**Task instructions:** Nothing but the pictures should be left out when the entries below are duplicated.

[Extracted information Boundary: Start]

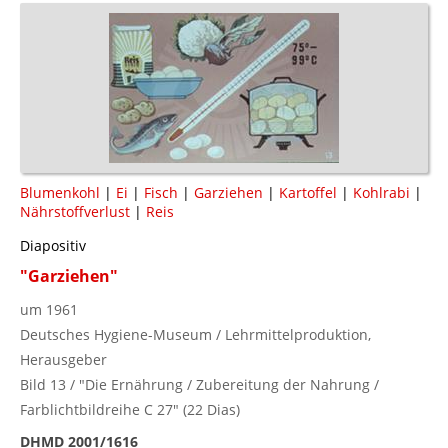
Blumenkohl
|
Ei
|
Fisch
|
Garziehen
|
Kartoffel
|
Kohlrabi
|
Nährstoffverlust
|
Reis
Diapositiv
"Garziehen"
um 1961
Deutsches Hygiene-Museum / Lehrmittelproduktion,
Herausgeber
Bild 13 / "Die Ernährung / Zubereitung der Nahrung /
Farblichtbildreihe C 27" (22 Dias)
DHMD 2001/1616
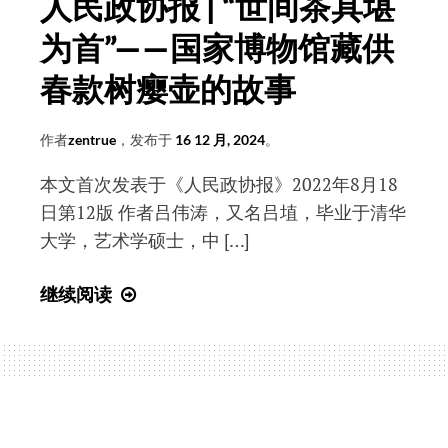
人民政协报 | “世间茶具堪
化
为首”——国家博物馆藏供
的
始
春款树瘿壶的故事
祖”
吴
作者
zentrue
，发布于
16 12 月, 2024
。
仕
本文首次发表于《人民政协报》2022年8月18
日第12版 作者吕伟涛，又名吕埴，毕业于清华
大学，艺术学硕士，中 […]
人
继续阅读
民
政
协
报
|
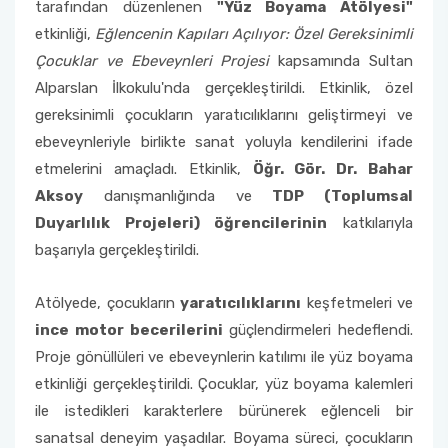
Psikiyatri Hemşireliği Anabilim Dalı Formları
‘’Sahada Çocukla Çalışmak’’ konulu seminer ve
tarafından düzenlenen
"Yüz Boyama Atölyesi"
atölye çalışması
Halk Sağlığı Hemşireliği Anabilim Dalı
Çocuk Gelişimciler Günü Etkinlikleri Komisyonu
etkinliği,
Eğlencenin Kapıları Açılıyor: Özel Gereksinimli
Fakülte Akademik Kurul Raporları
2018 Yılı Etkinlikler
Sınavda Uyulması Gereken Kurallar
Sürekli İyileştirme Plan Formu
Halk Sağlığı Hemşireliği Anabilim Dalı Formları
Çocuklar ve Ebeveynleri Projesi
kapsamında Sultan
Ders Eşdeğerlik ve Yatay - Dikey Geçiş
Organizasyon Şeması
Kariyer Planlama
Memnuniyet Anketleri
Alparslan İlkokulu'nda gerçekleştirildi. Etkinlik, özel
Komisyonu
Genel Intörnlük Dersi
gereksinimli çocukların yaratıcılıklarını geliştirmeyi ve
Fakülte Faaliyet Raporları
Akran Yönderliği
Kalite Yönetim Sistemi Revizyon Tablosu
ebeveynleriyle birlikte sanat yoluyla kendilerini ifade
Eğitim Öğretim Koordinasyon Kurulu (EÖKK)
etmelerini amaçladı. Etkinlik,
Öğr. Gör. Dr. Bahar
Komisyonlar
Öğrenci Uyum Programı
Düzeltici Önleyici Faaliyetler
Aksoy
danışmanlığında ve
TDP (Toplumsal
Fakülte Tanıtım ve Kariyer Günleri Planlama
Duyarlılık Projeleri) öğrencilerinin
katkılarıyla
Komisyonu
Öğrenci Çalıştayları
başarıyla gerçekleştirildi.
Hemşirelik Haftası Etkinlikleri Komisyonu
Değişim Programları
Atölyede, çocukların
yaratıcılıklarını
keşfetmeleri ve
ince motor becerilerini
güçlendirmeleri hedeflendi.
Öğrenci Uyum ve Geliştirme Komisyonu
Sosyal Transkript
Proje gönüllüleri ve ebeveynlerin katılımı ile yüz boyama
etkinliği gerçekleştirildi. Çocuklar, yüz boyama kalemleri
Ölçme Değerlendirme Komisyonu
ile istedikleri karakterlere bürünerek eğlenceli bir
Program Değerlendirme Komisyonu
sanatsal deneyim yaşadılar. Boyama süreci, çocukların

[Extracted information Boundary: End]

**Answer to the problem:**
Blumenkohl
|
Ei
|
Fisch
|
Garziehen
|
Kartoffel
|
Kohlrabi
|
Nährstoffverlust
|
Reis
Diapositiv
"Garziehen"
um 1961
Deutsches Hygiene-Museum / Lehrmittelproduktion,
Herausgeber
Bild 13 / "Die Ernährung / Zubereitung der Nahrung /
Farblichtbildreihe C 27" (22 Dias)
DHMD 2001/1616
人民政协报 | “世间茶具堪
化
为首”——国家博物馆藏供
的
始
春款树瘿壶的故事
祖”
吴
作者
zentrue
，发布于
16 12 月, 2024
。
仕
本文首次发表于《人民政协报》2022年8月18
日第12版 作者吕伟涛，又名吕埴，毕业于清华
大学，艺术学硕士，中 […]
人
继续阅读
民
政
协
报
|
Psikiyatri Hemşireliği Anabilim Dalı Formları
‘’Sahada Çocukla Çalışmak’’ konulu seminer ve
tarafından düzenlenen
"Yüz Boyama Atölyesi"
atölye çalışması
Halk Sağlığı Hemşireliği Anabilim Dalı
Çocuk Gelişimciler Günü Etkinlikleri Komisyonu
etkinliği,
Eğlencenin Kapıları Açılıyor: Özel Gereksinimli
Fakülte Akademik Kurul Raporları
2018 Yılı Etkinlikler
Sınavda Uyulması Gereken Kurallar
Sürekli İyileştirme Plan Formu
Halk Sağlığı Hemşireliği Anabilim Dalı Formları
Çocuklar ve Ebeveynleri Projesi
kapsamında Sultan
Ders Eşdeğerlik ve Yatay - Dikey Geçiş
Organizasyon Şeması
Kariyer Planlama
Memnuniyet Anketleri
Alparslan İlkokulu'nda gerçekleştirildi. Etkinlik, özel
Komisyonu
Genel Intörnlük Dersi
gereksinimli çocukların yaratıcılıklarını geliştirmeyi ve
Fakülte Faaliyet Raporları
Akran Yönderliği
Kalite Yönetim Sistemi Revizyon Tablosu
ebeveynleriyle birlikte sanat yoluyla kendilerini ifade
Eğitim Öğretim Koordinasyon Kurulu (EÖKK)
etmelerini amaçladı. Etkinlik,
Öğr. Gör. Dr. Bahar
Komisyonlar
Öğrenci Uyum Programı
Düzeltici Önleyici Faaliyetler
Aksoy
danışmanlığında ve
TDP (Toplumsal
Fakülte Tanıtım ve Kariyer Günleri Planlama
Duyarlılık Projeleri) öğrencilerinin
katkılarıyla
Komisyonu
Öğrenci Çalıştayları
başarıyla gerçekleştirildi.
Hemşirelik Haftası Etkinlikleri Komisyonu
Değişim Programları
Atölyede, çocukların
yaratıcılıklarını
keşfetmeleri ve
ince motor becerilerini
güçlendirmeleri hedeflendi.
Öğrenci Uyum ve Geliştirme Komisyonu
Sosyal Transkript
Proje gönüllüleri ve ebeveynlerin katılımı ile yüz boyama
etkinliği gerçekleştirildi. Çocuklar, yüz boyama kalemleri
Ölçme Değerlendirme Komisyonu
ile istedikleri karakterlere bürünerek eğlenceli bir
Program Değerlendirme Komisyonu
sanatsal deneyim yaşadılar. Boyama süreci, çocukların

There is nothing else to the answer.